Michael Moore's Oscar-winning "Bowling for Columbine" was the highest-grossing documentary ever made, until his latest "Fahrenheit 9/11" beat that record in just its first few days. And now the film that Walt Disney didn't want to distribute could set another record: the first movie to change history.
With all the media discussion that Fahrenheit 9/11 has generated, and the millions who will actually see it, the November presidential election will not have to be that close for Mr. Moore's two-hour "op-ed," as he calls it, to make the difference. It is a powerful, moving, and brilliantly assembled op-ed, one that lays bare the rottenness, the cynicism, and the sinister deceitfulness of the Bush Administration's manipulation of post-9/11 America.

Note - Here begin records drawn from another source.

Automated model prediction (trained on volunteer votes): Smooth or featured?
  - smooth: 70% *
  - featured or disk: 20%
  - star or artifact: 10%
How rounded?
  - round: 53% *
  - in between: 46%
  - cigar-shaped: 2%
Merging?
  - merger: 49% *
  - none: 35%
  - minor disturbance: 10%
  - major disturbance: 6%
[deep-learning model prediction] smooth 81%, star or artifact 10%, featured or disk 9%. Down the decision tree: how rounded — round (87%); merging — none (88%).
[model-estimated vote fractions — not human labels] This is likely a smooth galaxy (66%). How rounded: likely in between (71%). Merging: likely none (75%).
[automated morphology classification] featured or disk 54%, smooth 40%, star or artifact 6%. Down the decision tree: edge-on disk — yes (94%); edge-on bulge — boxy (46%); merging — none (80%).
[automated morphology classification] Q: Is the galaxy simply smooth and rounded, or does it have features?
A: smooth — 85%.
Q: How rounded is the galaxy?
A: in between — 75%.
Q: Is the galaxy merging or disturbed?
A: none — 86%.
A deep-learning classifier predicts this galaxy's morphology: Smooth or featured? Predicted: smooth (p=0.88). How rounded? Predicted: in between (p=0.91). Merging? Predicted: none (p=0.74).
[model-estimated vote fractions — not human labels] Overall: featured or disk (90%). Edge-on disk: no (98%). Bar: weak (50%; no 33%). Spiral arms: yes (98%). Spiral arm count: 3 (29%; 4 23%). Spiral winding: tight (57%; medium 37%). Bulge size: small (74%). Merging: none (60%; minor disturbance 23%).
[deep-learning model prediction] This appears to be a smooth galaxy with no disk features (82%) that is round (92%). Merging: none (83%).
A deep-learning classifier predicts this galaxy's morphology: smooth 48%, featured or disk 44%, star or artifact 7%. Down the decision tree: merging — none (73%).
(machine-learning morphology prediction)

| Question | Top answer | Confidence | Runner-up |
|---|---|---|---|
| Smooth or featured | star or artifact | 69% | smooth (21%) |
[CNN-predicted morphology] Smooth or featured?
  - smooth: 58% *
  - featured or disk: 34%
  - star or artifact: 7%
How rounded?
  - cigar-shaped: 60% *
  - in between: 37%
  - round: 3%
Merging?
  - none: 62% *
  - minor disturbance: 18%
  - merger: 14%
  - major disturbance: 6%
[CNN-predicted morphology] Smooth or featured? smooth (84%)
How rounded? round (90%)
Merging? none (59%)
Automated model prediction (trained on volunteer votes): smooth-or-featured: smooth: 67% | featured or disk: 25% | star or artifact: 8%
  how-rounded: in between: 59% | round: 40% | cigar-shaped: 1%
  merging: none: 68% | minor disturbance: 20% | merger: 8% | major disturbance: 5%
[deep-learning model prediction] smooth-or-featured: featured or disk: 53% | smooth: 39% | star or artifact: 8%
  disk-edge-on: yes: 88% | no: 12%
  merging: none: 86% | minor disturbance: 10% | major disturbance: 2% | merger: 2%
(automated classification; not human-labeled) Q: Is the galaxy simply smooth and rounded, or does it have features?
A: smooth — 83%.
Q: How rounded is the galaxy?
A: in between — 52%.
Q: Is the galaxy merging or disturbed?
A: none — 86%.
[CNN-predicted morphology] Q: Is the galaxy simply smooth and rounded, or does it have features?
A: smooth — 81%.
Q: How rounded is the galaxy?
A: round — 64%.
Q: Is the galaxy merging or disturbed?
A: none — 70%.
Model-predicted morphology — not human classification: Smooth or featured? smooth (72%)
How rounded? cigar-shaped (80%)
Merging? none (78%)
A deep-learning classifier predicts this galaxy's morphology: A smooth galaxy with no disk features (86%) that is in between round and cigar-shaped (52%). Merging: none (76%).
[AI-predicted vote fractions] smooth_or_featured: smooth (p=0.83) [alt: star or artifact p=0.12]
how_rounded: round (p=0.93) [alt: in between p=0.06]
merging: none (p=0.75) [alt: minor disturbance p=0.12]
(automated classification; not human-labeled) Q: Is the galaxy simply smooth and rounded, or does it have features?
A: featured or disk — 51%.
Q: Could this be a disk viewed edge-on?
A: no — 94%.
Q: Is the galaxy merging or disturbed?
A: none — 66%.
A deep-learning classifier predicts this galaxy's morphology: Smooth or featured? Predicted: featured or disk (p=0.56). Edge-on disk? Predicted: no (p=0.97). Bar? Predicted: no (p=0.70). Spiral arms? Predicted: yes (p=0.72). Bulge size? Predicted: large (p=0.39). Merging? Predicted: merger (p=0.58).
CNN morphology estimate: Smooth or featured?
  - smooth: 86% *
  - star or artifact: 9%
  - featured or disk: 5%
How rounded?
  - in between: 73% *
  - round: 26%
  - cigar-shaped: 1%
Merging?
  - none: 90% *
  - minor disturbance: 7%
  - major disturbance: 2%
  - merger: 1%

In some ways it should not be surprising that an award-winning film could play such a big role in an election year. For some time now we have become increasingly reliant on the arts and entertainment world to give us the unvarnished truth about politics: cartoon strips like Doonesbury and more recently The Boondocks, or comedians such as Al Franken and Comedy Central's Jon Stewart (The Daily Show). With Democratic presidential nominee John Kerry pursuing the safe strategy of letting the Bush team self-destruct, people outside of traditional political circles will be even more important sources of hard-hitting criticism.
Some of the film's techniques are Moore's trademark moves, as when he stalks U.S. Congressmen to try to recruit their sons and daughters for the war effort. Or circles the Capitol with an ice cream truck blasting the Patriot Act to our lawmakers, who had never bothered to read it.